Sunday, March 3, 2019

Java vs C Benchmarks

(Written a few years ago, but moving to my main blog - original date March 2014)
Benchmarks are much like statistics - so easy to mislead people about what they mean.  They are useful to be able to compare systems, programs, etc, and it is not uncommon when a new system is available, that everyone wants to try out their app to see how fast it will be. This was common at universities where the latest big system needed to be tested with every individual's idea of the 'most important' programs. Of course, the benchmark is really a factor of a number of changes - hardware, compiler, configuration, libraries, etc.

A common benchmark these days is between computer languages.

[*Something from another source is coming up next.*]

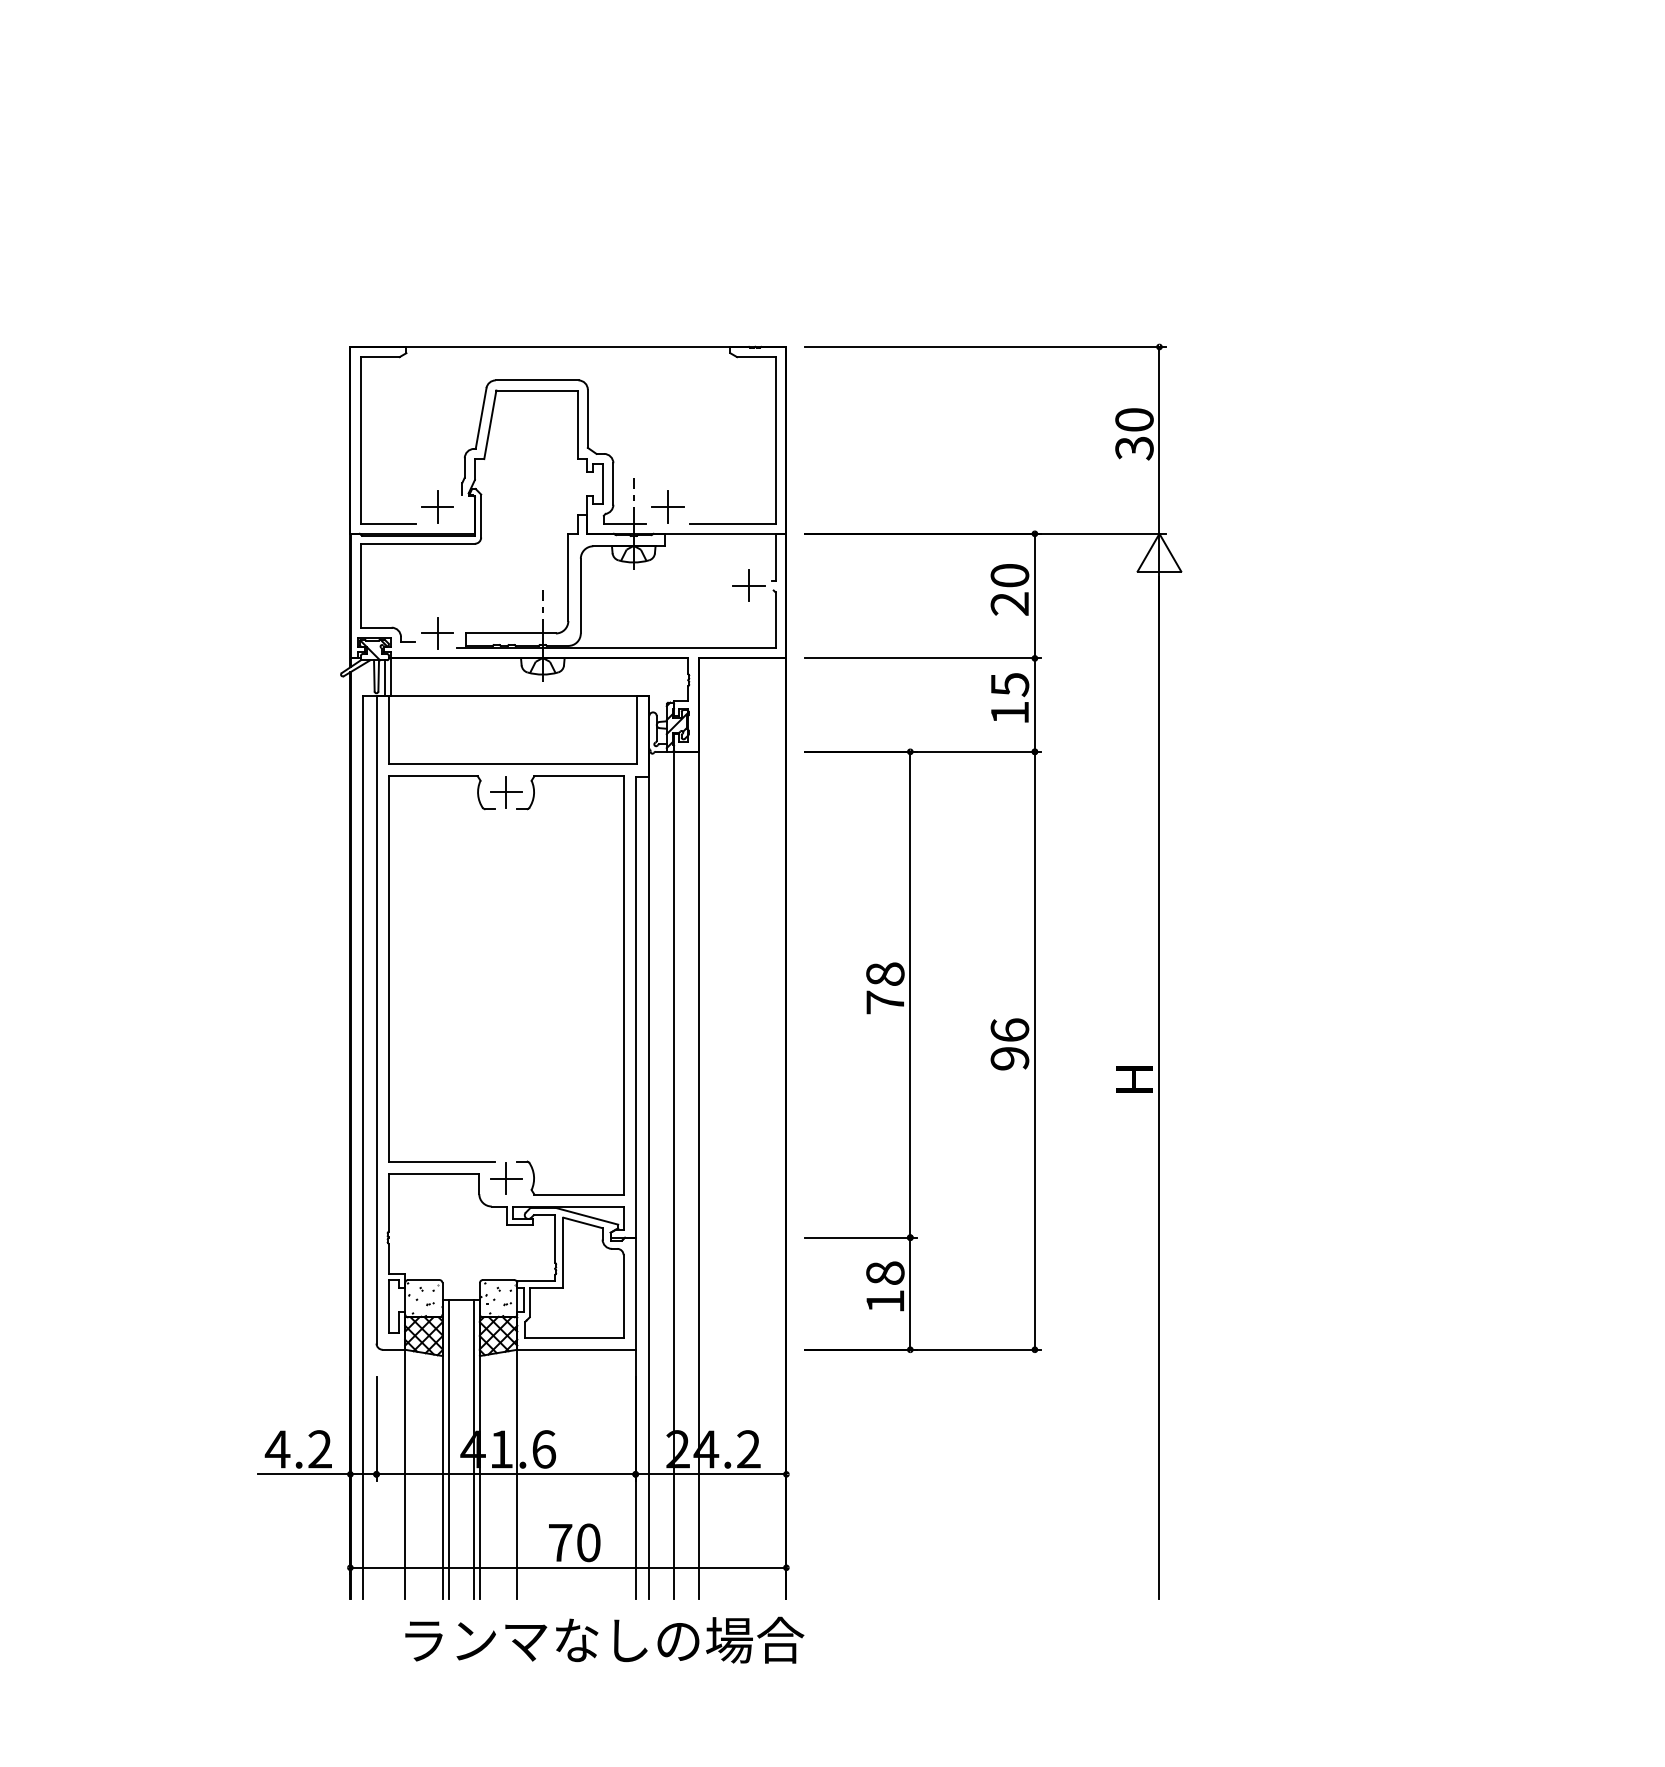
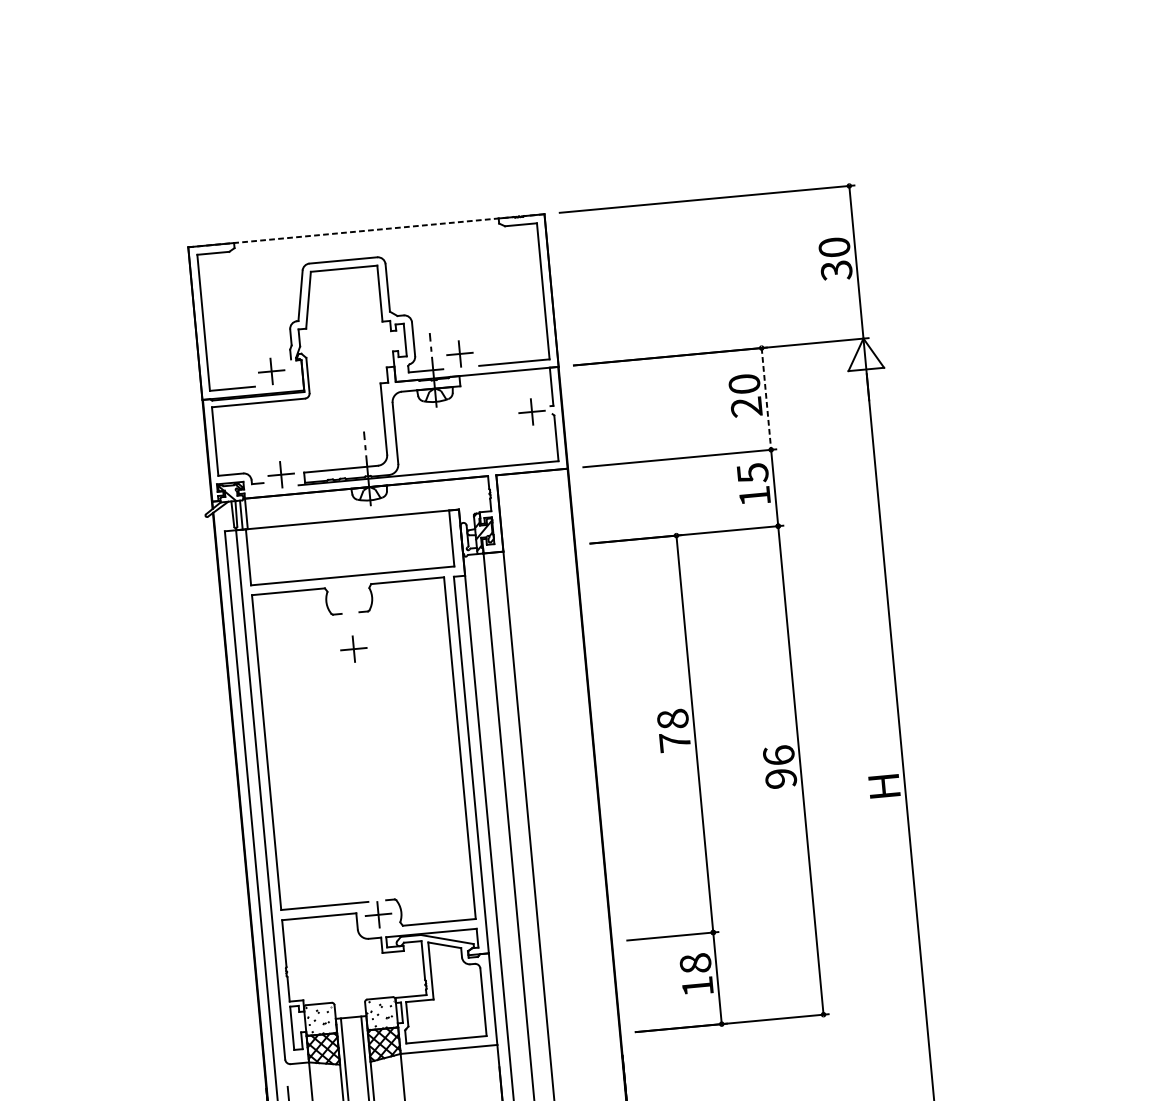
line: (567, 346) -> (365, 230), solid -> dashed
line: (1034, 596) -> (766, 399), solid -> dashed
part: (506, 792) -> (354, 649), moved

It used to be that C and FORTRAN were always considered the fastest languages with C++ close behind.  With the increase in the number of languages and investment in making ones like Java much faster than the first iteration (Java 1.1 was about as fast as bash for running a program, but now it is close to C in many benchmarks), comparisons between languages are extra fuel on the fire of programming language wars/discussions.

There is a great site for such comparisons: Computer language benchmark games (previously shootout)

This shows that C, C++, and now Rust instead of FORTRAN still generally hold the favored positions although not for every micro-benchmark. Sometimes Java or another language will win out. The benchmark games also include source code and compile commands if you want to repeat it yourself.

Another fun tool is SciMark2 a Java benchmarking tool that also has a C version.

Running these two versions on one of my older computers (AMD Athlon II 3200) showed that Java (open_jdk_1.7 in this case) won by a small margin even when using profiling and various GCC compiler options for performance.  This result surprised me since the Java JVM is in C++ and seems to be compiled with GCC/G++ in this case - ok, yes, the JVM can do JIT (just in time compilation - runtime based optimizations), but to actually beat C was surprising. (Not all JVMs are written in the same language - some are C, an early IBM version was in Smalltalk. GCC is written in C++ since 2012, so, I'm using C/C++ a little interchangeably.)

The slowest C benchmark was the SOR method with the C version getting ~560 and the Java version about 780 - the other micro-benchmarks were either in C's favor or equal.  Looking at the SOR.c file, it had a simple loop over three vectors in a 2D matrix/array.  There was little to improve on ... at first sight and I suspect this is why Java was winning as it was doing optimizations that GCC wouldn't produce despite options such as -funroll -loops.  Manually unrolling the loop by a factor of two so that every loop iteration performed two SOR steps raised the C version performance to 3200 and unrolling the loops to 4 steps per iteration raised the performance to 4800. The lesson is clear that with a little experience in optimizing C, turning a well-written piece of code into a fast piece of code can be quite easy.  Did loop unrolling make a difference with Java? Yes, but only a little.  The Java version was improved up to 800 (from ~780), but that's a small difference and hardly worth the tuning effort as Java really did do most of the work for you.

Now, what does this tell you - C is probably still the champion after all a Java program is converted to Java bytecode which is then run on a JVM which itself is a C++ program - to make Java truly faster than C/C++ is to make C/C++ faster than C/C++.  The difference is that the C++ program called the JVM puts more effort into optimizing itself than does 'run of the mill' C (and GCC compilations).  If you know and are willing to optimize C, you'll most likely get some benefit, if not Java may be a good choice!

What does all of this tell you - that benchmarks are easily twisted to suit what you want to say if you're just willing to find the right one.  Anyway, have some fun with the benchmarks and results above to tell your own story.